---- DATASET EXTRACT
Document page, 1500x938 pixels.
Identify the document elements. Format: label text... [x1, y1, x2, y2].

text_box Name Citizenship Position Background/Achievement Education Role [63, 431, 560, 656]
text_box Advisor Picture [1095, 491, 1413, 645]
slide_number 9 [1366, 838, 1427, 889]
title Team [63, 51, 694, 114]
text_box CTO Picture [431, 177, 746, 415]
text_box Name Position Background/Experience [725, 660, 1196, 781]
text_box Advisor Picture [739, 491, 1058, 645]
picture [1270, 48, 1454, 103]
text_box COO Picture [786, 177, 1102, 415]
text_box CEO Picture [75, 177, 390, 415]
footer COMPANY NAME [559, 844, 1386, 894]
--------
| PROBLEM DETAILS |
Reproduce the complete data exactly as presented above.

| ANSWER TO THIS EXERCISE |
Document page, 1500x938 pixels.
Identify the document elements. Format: label text... [x1, y1, x2, y2].

text_box Name Citizenship Position Background/Achievement Education Role [63, 431, 560, 656]
text_box Advisor Picture [1095, 491, 1413, 645]
slide_number 9 [1366, 838, 1427, 889]
title Team [63, 51, 694, 114]
text_box CTO Picture [431, 177, 746, 415]
text_box Name Position Background/Experience [725, 660, 1196, 781]
text_box Advisor Picture [739, 491, 1058, 645]
picture [1270, 48, 1454, 103]
text_box COO Picture [786, 177, 1102, 415]
text_box CEO Picture [75, 177, 390, 415]
footer COMPANY NAME [559, 844, 1386, 894]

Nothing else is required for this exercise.